The legacy Hayes’s search unearths is practical as well as ideal, the challenge of men who refused to make their “long line of loving” a synonym for control and ownership, of soldiers who had enough of warfare. Hayes asks was his grandfather funny, or shy, or serious? He’s told: “He was serious. But on the other hand, he was like me. He wasn’t the kind of guy to kick the door in and shoot you” for messing with his woman. Challenged and moved, and maybe changed, by what he’s found, Hayes reports: “Thinking about it on the plane home, I had to put my hand over my eyes.” Through such deeply felt and finely wrought eddies of narrative drift, “To Float in the Space Between” confronts the reader with many such moments of angular reflection and renewed recognition.

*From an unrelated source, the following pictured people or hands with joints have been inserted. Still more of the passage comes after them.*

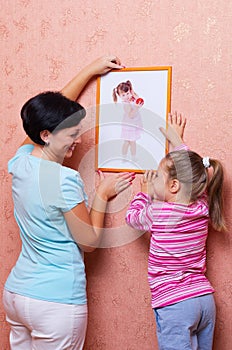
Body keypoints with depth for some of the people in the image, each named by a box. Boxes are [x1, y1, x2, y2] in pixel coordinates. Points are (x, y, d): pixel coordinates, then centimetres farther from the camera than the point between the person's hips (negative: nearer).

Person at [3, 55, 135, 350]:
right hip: (56, 301, -7)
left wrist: (90, 71, 21)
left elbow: (50, 111, 15)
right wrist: (102, 195, 3)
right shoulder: (64, 180, -21)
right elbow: (89, 242, -9)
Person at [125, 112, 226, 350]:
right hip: (205, 298, 7)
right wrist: (177, 141, 29)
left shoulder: (158, 213, -15)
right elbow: (189, 168, 19)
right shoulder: (202, 208, 1)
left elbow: (132, 216, 8)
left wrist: (144, 192, 23)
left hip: (174, 305, -7)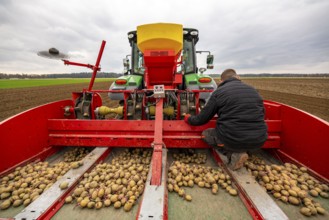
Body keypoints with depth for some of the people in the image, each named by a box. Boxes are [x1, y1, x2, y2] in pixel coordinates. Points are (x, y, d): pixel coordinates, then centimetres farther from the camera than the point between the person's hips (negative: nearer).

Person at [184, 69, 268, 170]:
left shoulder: (219, 91, -1)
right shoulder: (253, 90, 12)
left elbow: (202, 119, 3)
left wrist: (189, 118, 24)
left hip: (232, 139, -5)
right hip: (259, 141, 6)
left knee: (206, 133, 21)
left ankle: (233, 154, 1)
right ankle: (241, 150, 11)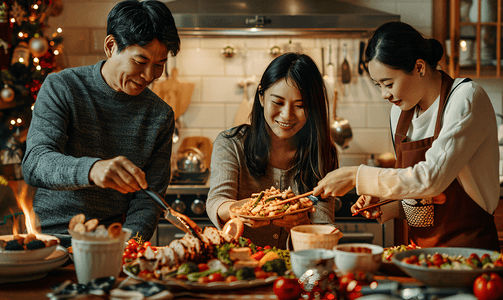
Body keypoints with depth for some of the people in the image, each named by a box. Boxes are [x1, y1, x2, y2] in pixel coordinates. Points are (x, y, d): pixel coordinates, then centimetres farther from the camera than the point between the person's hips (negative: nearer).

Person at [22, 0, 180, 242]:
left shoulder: (161, 115, 4)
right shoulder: (61, 88, -4)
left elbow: (147, 198, 5)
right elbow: (34, 164, -18)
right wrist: (91, 169, -38)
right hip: (50, 237, -3)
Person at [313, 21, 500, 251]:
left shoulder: (466, 99, -12)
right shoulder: (400, 111, 9)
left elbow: (431, 178, -23)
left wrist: (357, 177, -18)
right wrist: (386, 207, 0)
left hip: (469, 245, -5)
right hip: (419, 246, 5)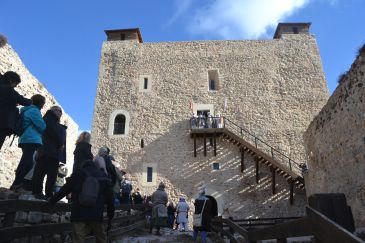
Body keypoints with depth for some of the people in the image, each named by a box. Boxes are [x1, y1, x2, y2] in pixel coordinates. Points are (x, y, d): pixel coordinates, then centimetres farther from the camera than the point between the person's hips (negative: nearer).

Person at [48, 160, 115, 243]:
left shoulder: (78, 174, 9)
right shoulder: (104, 176, 14)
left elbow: (64, 190, 9)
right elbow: (110, 197, 13)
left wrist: (52, 200, 22)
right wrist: (111, 213, 17)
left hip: (79, 213, -2)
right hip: (97, 214, 2)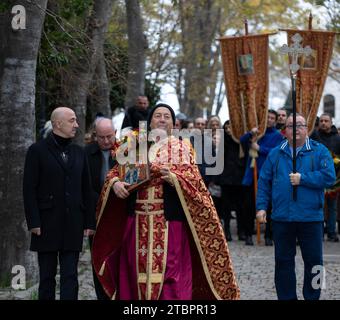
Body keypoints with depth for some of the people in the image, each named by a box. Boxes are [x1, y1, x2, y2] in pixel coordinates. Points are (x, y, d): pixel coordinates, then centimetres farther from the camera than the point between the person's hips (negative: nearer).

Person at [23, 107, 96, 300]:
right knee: (47, 276, 4)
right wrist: (33, 222, -12)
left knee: (70, 276, -1)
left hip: (73, 225, 3)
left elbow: (86, 190, 13)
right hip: (47, 224, -3)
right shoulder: (37, 151, -1)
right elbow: (29, 189, -5)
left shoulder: (79, 153, 13)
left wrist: (89, 222, 7)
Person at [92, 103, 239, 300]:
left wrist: (174, 178, -25)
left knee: (170, 268, -6)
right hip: (139, 220, 3)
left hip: (169, 220, -3)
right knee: (138, 268, 4)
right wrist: (115, 183, -9)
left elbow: (193, 177, -6)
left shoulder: (183, 148, 6)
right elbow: (116, 171, 13)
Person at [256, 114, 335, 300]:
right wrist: (261, 207, -1)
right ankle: (286, 297, 18)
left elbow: (329, 177, -11)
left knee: (314, 261, 4)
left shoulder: (319, 151, 1)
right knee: (283, 261, 8)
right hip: (281, 218, 2)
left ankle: (312, 297, 16)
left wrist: (303, 179, -15)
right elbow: (264, 182, 9)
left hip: (311, 218, -2)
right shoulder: (276, 154, 10)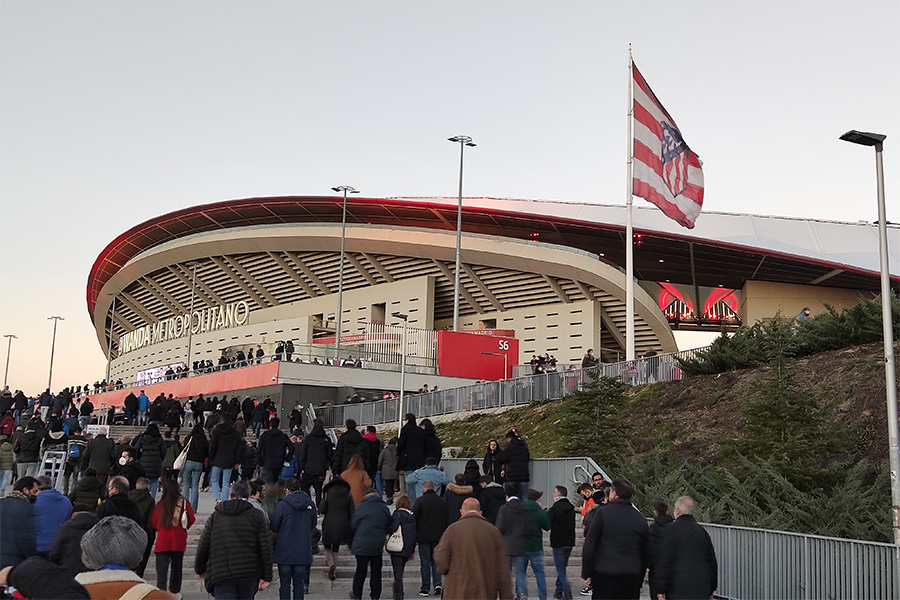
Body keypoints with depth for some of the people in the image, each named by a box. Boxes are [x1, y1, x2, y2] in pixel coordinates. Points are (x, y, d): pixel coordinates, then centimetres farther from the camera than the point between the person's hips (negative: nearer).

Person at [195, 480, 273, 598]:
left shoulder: (215, 516, 8)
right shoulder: (255, 515, 4)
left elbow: (203, 547, 9)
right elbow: (265, 548, -1)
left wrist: (200, 570, 25)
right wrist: (266, 576, 2)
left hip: (221, 575, -1)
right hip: (249, 575, 1)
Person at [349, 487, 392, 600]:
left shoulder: (361, 506, -4)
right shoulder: (384, 508, 5)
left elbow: (353, 526, -1)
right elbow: (389, 527, 12)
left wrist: (351, 543, 10)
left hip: (362, 544, -2)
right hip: (378, 545, 2)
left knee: (360, 570, 8)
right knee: (376, 571, 9)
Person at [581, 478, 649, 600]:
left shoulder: (602, 512, -4)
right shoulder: (640, 519, 7)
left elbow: (589, 545, -6)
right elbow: (645, 554, 12)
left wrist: (586, 573, 0)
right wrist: (639, 581, 20)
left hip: (605, 576, -3)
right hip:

“Vital. Vital,” is how the poet Gwendolyn Brooks began her lyrical preface to Etheridge Knight’s first pamphlet of poems, “Poems From Prison.” Vital meaning living, and meaning necessary. With a similar double-edged vitality, “To Float in the Space Between” drifts into a growing chorus of autobiographical writings — including such recent books as Yrsa Daley-Ward’s “The Terrible,” Darnell Moore’s “No Ashes in the Fire” and Kiese Laymon’s “Heavy” — that put practical, stress-tested flesh on the closing sentence of Brooks’s preface: “And there is blackness, inclusive, possessed and given; freed and terrible and beautiful.”

Ed Pavlic’s latest book, the novel “Another Kind of Madness,” will be published in March.